Output the data in full. Keep every entry exactly as written.

[Saved entries]
-- Opening Marker --
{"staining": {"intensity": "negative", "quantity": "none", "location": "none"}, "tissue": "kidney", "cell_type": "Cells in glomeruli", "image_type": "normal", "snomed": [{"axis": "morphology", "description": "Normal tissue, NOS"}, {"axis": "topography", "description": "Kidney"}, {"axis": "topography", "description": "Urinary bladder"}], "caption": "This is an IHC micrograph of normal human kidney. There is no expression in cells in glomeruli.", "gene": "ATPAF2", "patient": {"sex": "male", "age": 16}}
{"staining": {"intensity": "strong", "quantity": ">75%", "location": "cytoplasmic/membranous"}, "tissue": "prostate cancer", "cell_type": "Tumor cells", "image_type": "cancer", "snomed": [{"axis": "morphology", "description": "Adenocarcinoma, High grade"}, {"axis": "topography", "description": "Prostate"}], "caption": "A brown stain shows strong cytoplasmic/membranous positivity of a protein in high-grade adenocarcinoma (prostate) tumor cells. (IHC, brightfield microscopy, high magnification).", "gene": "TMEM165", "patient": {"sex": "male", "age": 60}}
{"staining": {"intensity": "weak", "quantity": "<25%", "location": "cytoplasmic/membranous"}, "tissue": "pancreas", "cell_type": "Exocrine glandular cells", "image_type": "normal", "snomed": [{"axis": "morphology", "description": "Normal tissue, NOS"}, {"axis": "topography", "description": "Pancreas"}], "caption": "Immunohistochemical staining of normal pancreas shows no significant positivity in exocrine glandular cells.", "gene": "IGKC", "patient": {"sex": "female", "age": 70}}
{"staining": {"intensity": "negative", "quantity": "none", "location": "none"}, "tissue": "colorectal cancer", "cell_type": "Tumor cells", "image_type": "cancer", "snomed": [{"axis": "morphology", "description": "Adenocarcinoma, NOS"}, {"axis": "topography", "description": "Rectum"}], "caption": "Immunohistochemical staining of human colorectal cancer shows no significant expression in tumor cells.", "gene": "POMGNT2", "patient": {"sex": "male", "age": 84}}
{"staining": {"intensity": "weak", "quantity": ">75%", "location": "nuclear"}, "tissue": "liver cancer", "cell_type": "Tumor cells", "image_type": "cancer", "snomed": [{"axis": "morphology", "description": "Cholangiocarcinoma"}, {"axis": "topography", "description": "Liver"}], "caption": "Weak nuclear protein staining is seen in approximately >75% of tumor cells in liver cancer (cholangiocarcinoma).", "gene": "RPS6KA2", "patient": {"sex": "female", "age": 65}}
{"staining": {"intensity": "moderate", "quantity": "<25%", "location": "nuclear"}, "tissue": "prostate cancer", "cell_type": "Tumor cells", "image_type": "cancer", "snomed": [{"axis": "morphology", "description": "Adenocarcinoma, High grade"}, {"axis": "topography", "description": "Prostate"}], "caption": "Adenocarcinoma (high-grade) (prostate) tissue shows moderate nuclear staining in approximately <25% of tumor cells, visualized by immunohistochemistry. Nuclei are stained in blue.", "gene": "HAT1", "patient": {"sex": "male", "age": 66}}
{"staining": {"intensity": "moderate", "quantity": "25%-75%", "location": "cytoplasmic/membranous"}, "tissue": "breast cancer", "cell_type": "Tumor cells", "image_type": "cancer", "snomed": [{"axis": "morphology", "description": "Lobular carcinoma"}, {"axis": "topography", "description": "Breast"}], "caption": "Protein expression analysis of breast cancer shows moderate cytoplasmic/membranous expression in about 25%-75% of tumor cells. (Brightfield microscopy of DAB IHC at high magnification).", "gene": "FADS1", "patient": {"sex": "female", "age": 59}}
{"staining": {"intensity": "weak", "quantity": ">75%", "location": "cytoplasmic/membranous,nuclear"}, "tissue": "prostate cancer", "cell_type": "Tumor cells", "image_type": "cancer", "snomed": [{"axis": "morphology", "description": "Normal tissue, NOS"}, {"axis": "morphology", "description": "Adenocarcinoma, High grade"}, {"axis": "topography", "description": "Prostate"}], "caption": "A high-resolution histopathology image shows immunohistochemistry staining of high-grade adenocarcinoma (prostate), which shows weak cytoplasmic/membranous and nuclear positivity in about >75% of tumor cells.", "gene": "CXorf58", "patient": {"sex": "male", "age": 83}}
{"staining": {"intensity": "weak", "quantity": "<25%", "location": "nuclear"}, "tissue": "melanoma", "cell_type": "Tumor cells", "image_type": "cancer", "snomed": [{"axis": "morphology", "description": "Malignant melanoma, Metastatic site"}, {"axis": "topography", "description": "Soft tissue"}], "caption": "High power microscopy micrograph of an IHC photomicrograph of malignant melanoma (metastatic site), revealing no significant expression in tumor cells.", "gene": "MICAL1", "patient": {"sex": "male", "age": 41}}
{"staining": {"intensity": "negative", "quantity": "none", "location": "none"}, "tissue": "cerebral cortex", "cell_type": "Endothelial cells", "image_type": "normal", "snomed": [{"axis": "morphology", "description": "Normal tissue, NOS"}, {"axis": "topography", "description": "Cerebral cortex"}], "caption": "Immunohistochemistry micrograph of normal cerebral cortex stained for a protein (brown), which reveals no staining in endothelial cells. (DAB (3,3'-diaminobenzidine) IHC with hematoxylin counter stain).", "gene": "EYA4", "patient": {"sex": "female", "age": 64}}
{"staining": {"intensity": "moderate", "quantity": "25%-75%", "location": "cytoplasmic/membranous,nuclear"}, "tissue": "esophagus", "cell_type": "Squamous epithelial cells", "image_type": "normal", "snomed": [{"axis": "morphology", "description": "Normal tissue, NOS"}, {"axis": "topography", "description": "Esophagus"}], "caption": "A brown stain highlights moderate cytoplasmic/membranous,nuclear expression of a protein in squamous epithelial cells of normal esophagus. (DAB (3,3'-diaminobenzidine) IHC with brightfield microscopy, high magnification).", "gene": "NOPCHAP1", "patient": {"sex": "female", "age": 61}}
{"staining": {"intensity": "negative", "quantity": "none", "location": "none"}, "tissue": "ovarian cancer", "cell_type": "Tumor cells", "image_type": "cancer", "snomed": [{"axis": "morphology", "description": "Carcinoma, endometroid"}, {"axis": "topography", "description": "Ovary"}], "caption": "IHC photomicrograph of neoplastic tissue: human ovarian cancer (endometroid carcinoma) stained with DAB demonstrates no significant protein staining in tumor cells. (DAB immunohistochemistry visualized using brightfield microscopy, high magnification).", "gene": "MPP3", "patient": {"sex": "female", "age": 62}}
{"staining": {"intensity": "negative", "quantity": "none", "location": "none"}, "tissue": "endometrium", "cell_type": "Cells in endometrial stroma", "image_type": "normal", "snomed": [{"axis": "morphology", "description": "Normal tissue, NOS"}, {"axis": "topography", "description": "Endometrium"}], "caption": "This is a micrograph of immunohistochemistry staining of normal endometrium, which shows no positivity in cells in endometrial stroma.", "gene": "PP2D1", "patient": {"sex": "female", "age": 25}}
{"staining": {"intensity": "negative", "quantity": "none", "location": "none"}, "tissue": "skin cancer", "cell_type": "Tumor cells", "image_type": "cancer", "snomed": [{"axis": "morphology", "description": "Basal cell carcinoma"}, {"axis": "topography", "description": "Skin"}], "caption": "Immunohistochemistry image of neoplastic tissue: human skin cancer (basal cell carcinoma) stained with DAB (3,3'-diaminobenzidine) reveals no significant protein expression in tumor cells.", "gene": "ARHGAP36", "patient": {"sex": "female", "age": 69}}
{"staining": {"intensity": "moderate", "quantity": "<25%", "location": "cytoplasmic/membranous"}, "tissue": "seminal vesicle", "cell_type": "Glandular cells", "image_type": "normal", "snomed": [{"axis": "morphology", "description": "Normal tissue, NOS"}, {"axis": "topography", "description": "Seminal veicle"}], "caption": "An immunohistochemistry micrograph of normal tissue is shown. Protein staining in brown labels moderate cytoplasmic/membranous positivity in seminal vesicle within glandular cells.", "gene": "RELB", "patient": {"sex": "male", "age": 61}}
-- Closing Marker --
### RESPONSE BELOW
{"staining": {"intensity": "negative", "quantity": "none", "location": "none"}, "tissue": "kidney", "cell_type": "Cells in glomeruli", "image_type": "normal", "snomed": [{"axis": "morphology", "description": "Normal tissue, NOS"}, {"axis": "topography", "description": "Kidney"}, {"axis": "topography", "description": "Urinary bladder"}], "caption": "This is an IHC micrograph of normal human kidney. There is no expression in cells in glomeruli.", "gene": "ATPAF2", "patient": {"sex": "male", "age": 16}}
{"staining": {"intensity": "strong", "quantity": ">75%", "location": "cytoplasmic/membranous"}, "tissue": "prostate cancer", "cell_type": "Tumor cells", "image_type": "cancer", "snomed": [{"axis": "morphology", "description": "Adenocarcinoma, High grade"}, {"axis": "topography", "description": "Prostate"}], "caption": "A brown stain shows strong cytoplasmic/membranous positivity of a protein in high-grade adenocarcinoma (prostate) tumor cells. (IHC, brightfield microscopy, high magnification).", "gene": "TMEM165", "patient": {"sex": "male", "age": 60}}
{"staining": {"intensity": "weak", "quantity": "<25%", "location": "cytoplasmic/membranous"}, "tissue": "pancreas", "cell_type": "Exocrine glandular cells", "image_type": "normal", "snomed": [{"axis": "morphology", "description": "Normal tissue, NOS"}, {"axis": "topography", "description": "Pancreas"}], "caption": "Immunohistochemical staining of normal pancreas shows no significant positivity in exocrine glandular cells.", "gene": "IGKC", "patient": {"sex": "female", "age": 70}}
{"staining": {"intensity": "negative", "quantity": "none", "location": "none"}, "tissue": "colorectal cancer", "cell_type": "Tumor cells", "image_type": "cancer", "snomed": [{"axis": "morphology", "description": "Adenocarcinoma, NOS"}, {"axis": "topography", "description": "Rectum"}], "caption": "Immunohistochemical staining of human colorectal cancer shows no significant expression in tumor cells.", "gene": "POMGNT2", "patient": {"sex": "male", "age": 84}}
{"staining": {"intensity": "weak", "quantity": ">75%", "location": "nuclear"}, "tissue": "liver cancer", "cell_type": "Tumor cells", "image_type": "cancer", "snomed": [{"axis": "morphology", "description": "Cholangiocarcinoma"}, {"axis": "topography", "description": "Liver"}], "caption": "Weak nuclear protein staining is seen in approximately >75% of tumor cells in liver cancer (cholangiocarcinoma).", "gene": "RPS6KA2", "patient": {"sex": "female", "age": 65}}
{"staining": {"intensity": "moderate", "quantity": "<25%", "location": "nuclear"}, "tissue": "prostate cancer", "cell_type": "Tumor cells", "image_type": "cancer", "snomed": [{"axis": "morphology", "description": "Adenocarcinoma, High grade"}, {"axis": "topography", "description": "Prostate"}], "caption": "Adenocarcinoma (high-grade) (prostate) tissue shows moderate nuclear staining in approximately <25% of tumor cells, visualized by immunohistochemistry. Nuclei are stained in blue.", "gene": "HAT1", "patient": {"sex": "male", "age": 66}}
{"staining": {"intensity": "moderate", "quantity": "25%-75%", "location": "cytoplasmic/membranous"}, "tissue": "breast cancer", "cell_type": "Tumor cells", "image_type": "cancer", "snomed": [{"axis": "morphology", "description": "Lobular carcinoma"}, {"axis": "topography", "description": "Breast"}], "caption": "Protein expression analysis of breast cancer shows moderate cytoplasmic/membranous expression in about 25%-75% of tumor cells. (Brightfield microscopy of DAB IHC at high magnification).", "gene": "FADS1", "patient": {"sex": "female", "age": 59}}
{"staining": {"intensity": "weak", "quantity": ">75%", "location": "cytoplasmic/membranous,nuclear"}, "tissue": "prostate cancer", "cell_type": "Tumor cells", "image_type": "cancer", "snomed": [{"axis": "morphology", "description": "Normal tissue, NOS"}, {"axis": "morphology", "description": "Adenocarcinoma, High grade"}, {"axis": "topography", "description": "Prostate"}], "caption": "A high-resolution histopathology image shows immunohistochemistry staining of high-grade adenocarcinoma (prostate), which shows weak cytoplasmic/membranous and nuclear positivity in about >75% of tumor cells.", "gene": "CXorf58", "patient": {"sex": "male", "age": 83}}
{"staining": {"intensity": "weak", "quantity": "<25%", "location": "nuclear"}, "tissue": "melanoma", "cell_type": "Tumor cells", "image_type": "cancer", "snomed": [{"axis": "morphology", "description": "Malignant melanoma, Metastatic site"}, {"axis": "topography", "description": "Soft tissue"}], "caption": "High power microscopy micrograph of an IHC photomicrograph of malignant melanoma (metastatic site), revealing no significant expression in tumor cells.", "gene": "MICAL1", "patient": {"sex": "male", "age": 41}}
{"staining": {"intensity": "negative", "quantity": "none", "location": "none"}, "tissue": "cerebral cortex", "cell_type": "Endothelial cells", "image_type": "normal", "snomed": [{"axis": "morphology", "description": "Normal tissue, NOS"}, {"axis": "topography", "description": "Cerebral cortex"}], "caption": "Immunohistochemistry micrograph of normal cerebral cortex stained for a protein (brown), which reveals no staining in endothelial cells. (DAB (3,3'-diaminobenzidine) IHC with hematoxylin counter stain).", "gene": "EYA4", "patient": {"sex": "female", "age": 64}}
{"staining": {"intensity": "moderate", "quantity": "25%-75%", "location": "cytoplasmic/membranous,nuclear"}, "tissue": "esophagus", "cell_type": "Squamous epithelial cells", "image_type": "normal", "snomed": [{"axis": "morphology", "description": "Normal tissue, NOS"}, {"axis": "topography", "description": "Esophagus"}], "caption": "A brown stain highlights moderate cytoplasmic/membranous,nuclear expression of a protein in squamous epithelial cells of normal esophagus. (DAB (3,3'-diaminobenzidine) IHC with brightfield microscopy, high magnification).", "gene": "NOPCHAP1", "patient": {"sex": "female", "age": 61}}
{"staining": {"intensity": "negative", "quantity": "none", "location": "none"}, "tissue": "ovarian cancer", "cell_type": "Tumor cells", "image_type": "cancer", "snomed": [{"axis": "morphology", "description": "Carcinoma, endometroid"}, {"axis": "topography", "description": "Ovary"}], "caption": "IHC photomicrograph of neoplastic tissue: human ovarian cancer (endometroid carcinoma) stained with DAB demonstrates no significant protein staining in tumor cells. (DAB immunohistochemistry visualized using brightfield microscopy, high magnification).", "gene": "MPP3", "patient": {"sex": "female", "age": 62}}
{"staining": {"intensity": "negative", "quantity": "none", "location": "none"}, "tissue": "endometrium", "cell_type": "Cells in endometrial stroma", "image_type": "normal", "snomed": [{"axis": "morphology", "description": "Normal tissue, NOS"}, {"axis": "topography", "description": "Endometrium"}], "caption": "This is a micrograph of immunohistochemistry staining of normal endometrium, which shows no positivity in cells in endometrial stroma.", "gene": "PP2D1", "patient": {"sex": "female", "age": 25}}
{"staining": {"intensity": "negative", "quantity": "none", "location": "none"}, "tissue": "skin cancer", "cell_type": "Tumor cells", "image_type": "cancer", "snomed": [{"axis": "morphology", "description": "Basal cell carcinoma"}, {"axis": "topography", "description": "Skin"}], "caption": "Immunohistochemistry image of neoplastic tissue: human skin cancer (basal cell carcinoma) stained with DAB (3,3'-diaminobenzidine) reveals no significant protein expression in tumor cells.", "gene": "ARHGAP36", "patient": {"sex": "female", "age": 69}}
{"staining": {"intensity": "moderate", "quantity": "<25%", "location": "cytoplasmic/membranous"}, "tissue": "seminal vesicle", "cell_type": "Glandular cells", "image_type": "normal", "snomed": [{"axis": "morphology", "description": "Normal tissue, NOS"}, {"axis": "topography", "description": "Seminal veicle"}], "caption": "An immunohistochemistry micrograph of normal tissue is shown. Protein staining in brown labels moderate cytoplasmic/membranous positivity in seminal vesicle within glandular cells.", "gene": "RELB", "patient": {"sex": "male", "age": 61}}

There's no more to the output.